→ Stored data entries:
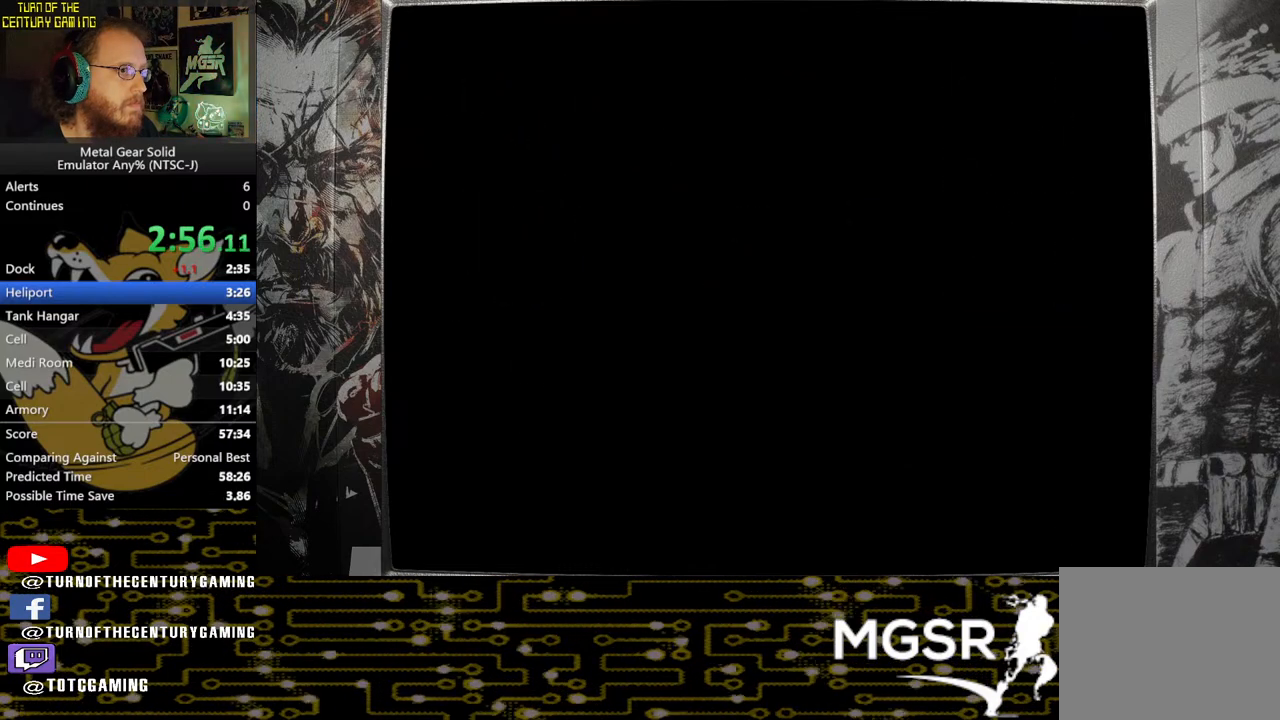
{"buttons": ["CROSS"], "left_stick": "center", "right_stick": "center", "events": []}
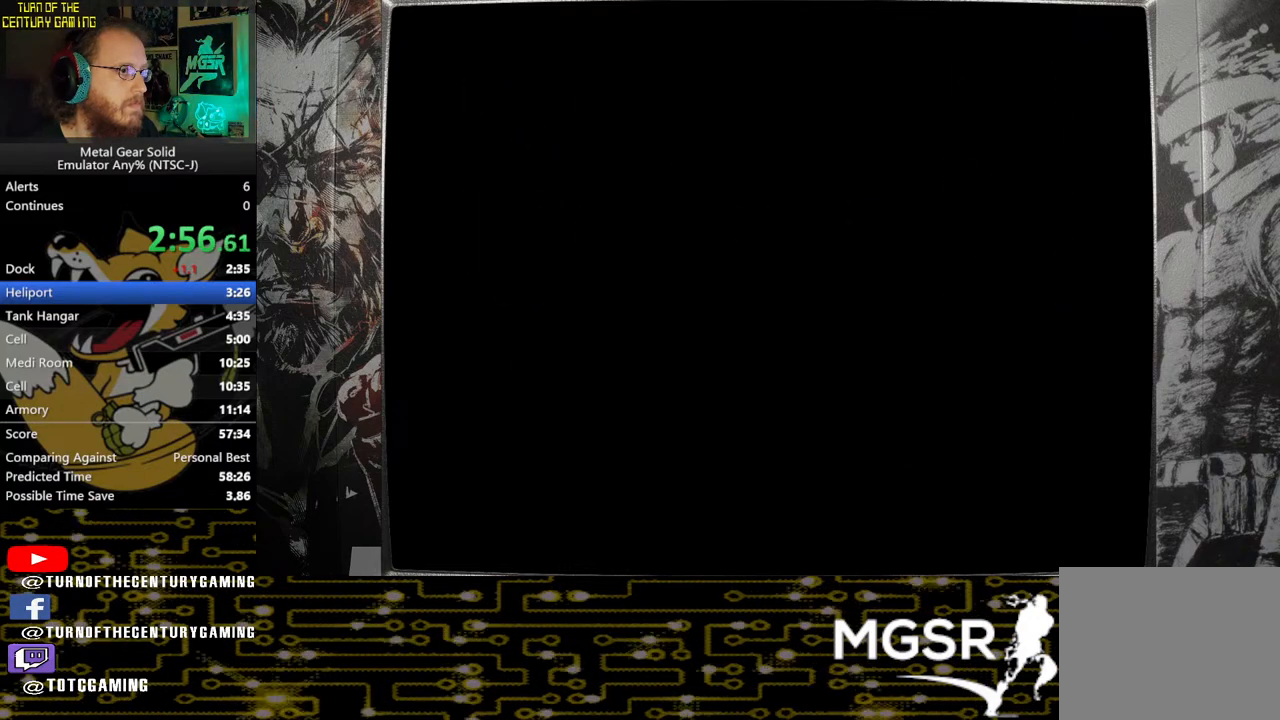
{"buttons": ["CROSS"], "left_stick": "center", "right_stick": "center", "events": []}
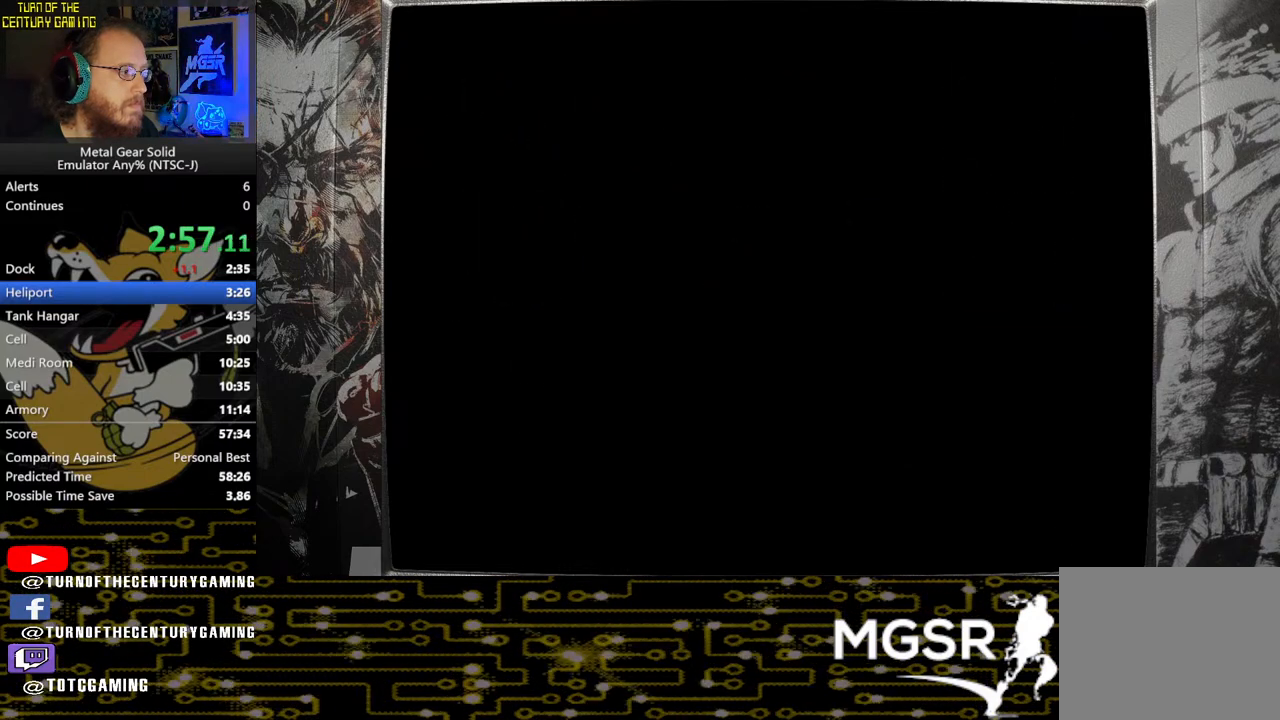
{"buttons": ["CROSS"], "left_stick": "center", "right_stick": "center", "events": []}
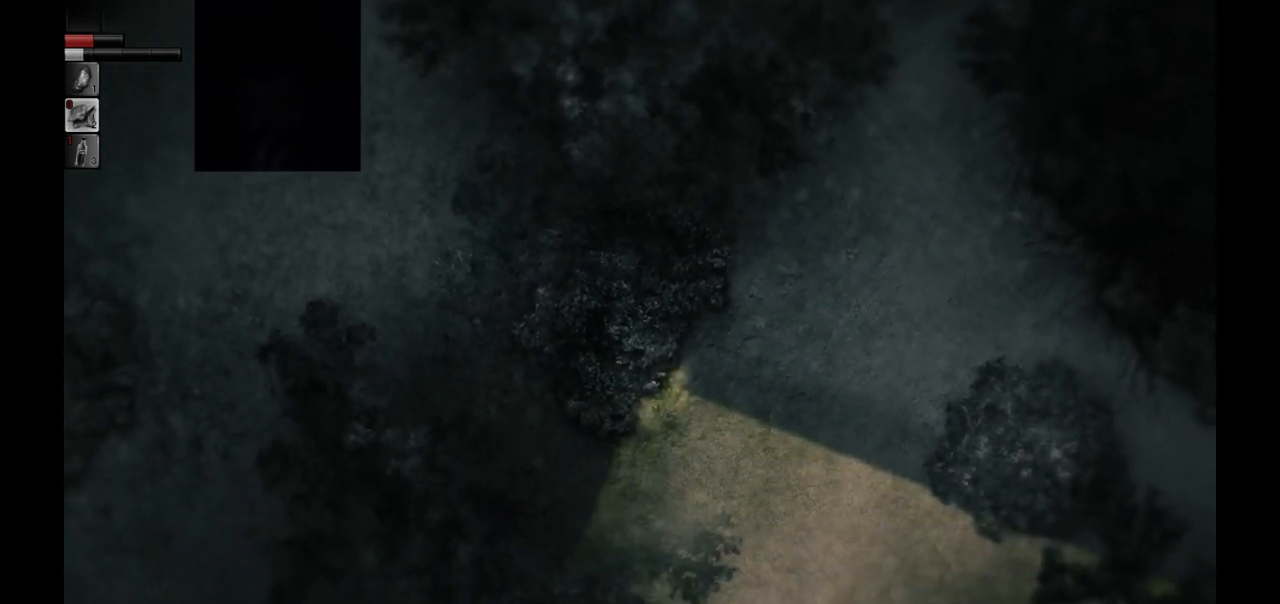
Gameplay with a controller (PlayStation layout); each line is a JSON object with the inputs held at the frame after it. "events" lists button and stick changes between this image and that frame as [ms after this image, input, new state], when the widget could be followed in between.
{"buttons": [], "left_stick": "down-left", "right_stick": "center", "events": [[317, "left_stick", "down"], [450, "left_stick", "down-left"]]}
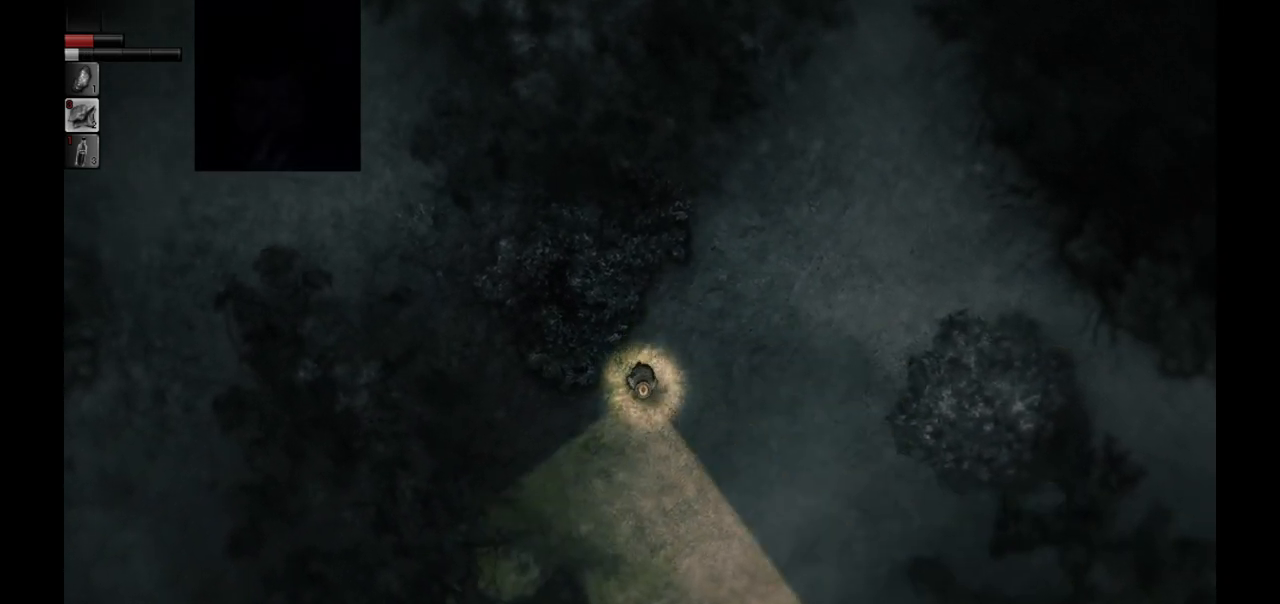
{"buttons": [], "left_stick": "left", "right_stick": "center", "events": [[417, "left_stick", "left"]]}
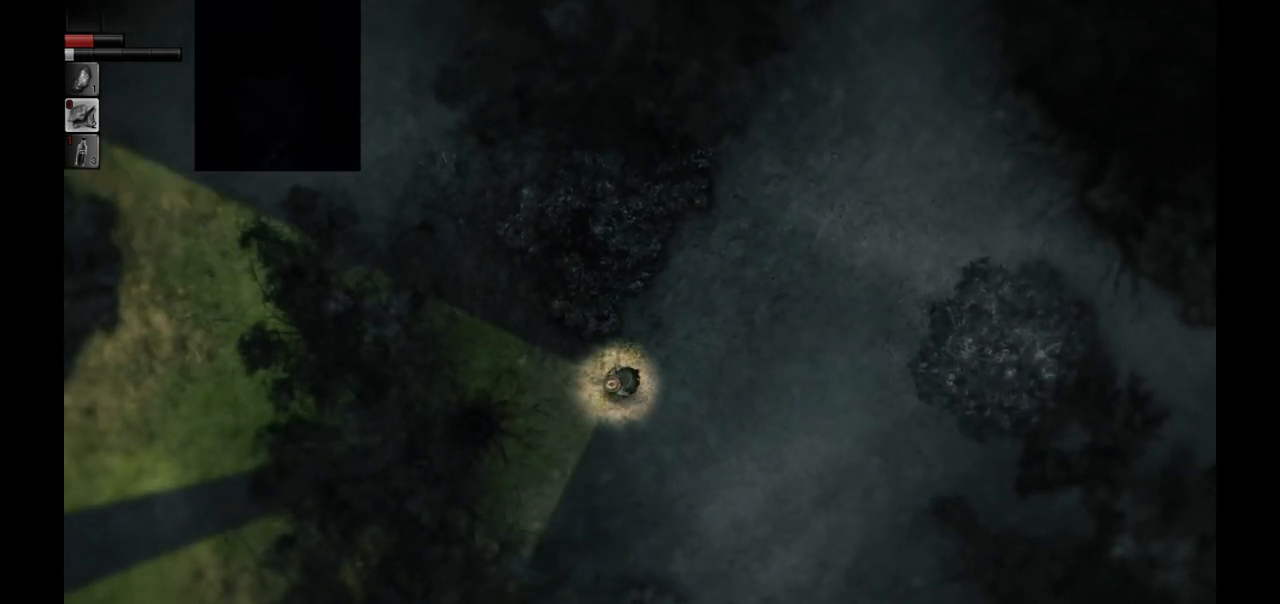
{"buttons": [], "left_stick": "up-left", "right_stick": "center", "events": [[83, "left_stick", "up-left"]]}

→ Try it: Each entry above should be copied word for word, with the images omitted.

→ Your response:
{"buttons": ["CROSS"], "left_stick": "center", "right_stick": "center", "events": []}
{"buttons": ["CROSS"], "left_stick": "center", "right_stick": "center", "events": []}
{"buttons": ["CROSS"], "left_stick": "center", "right_stick": "center", "events": []}
Gameplay with a controller (PlayStation layout); each line is a JSON object with the inputs held at the frame after it. "events" lists button and stick changes between this image and that frame as [ms after this image, input, new state], when the widget could be followed in between.
{"buttons": [], "left_stick": "down-left", "right_stick": "center", "events": [[317, "left_stick", "down"], [450, "left_stick", "down-left"]]}
{"buttons": [], "left_stick": "left", "right_stick": "center", "events": [[417, "left_stick", "left"]]}
{"buttons": [], "left_stick": "up-left", "right_stick": "center", "events": [[83, "left_stick", "up-left"]]}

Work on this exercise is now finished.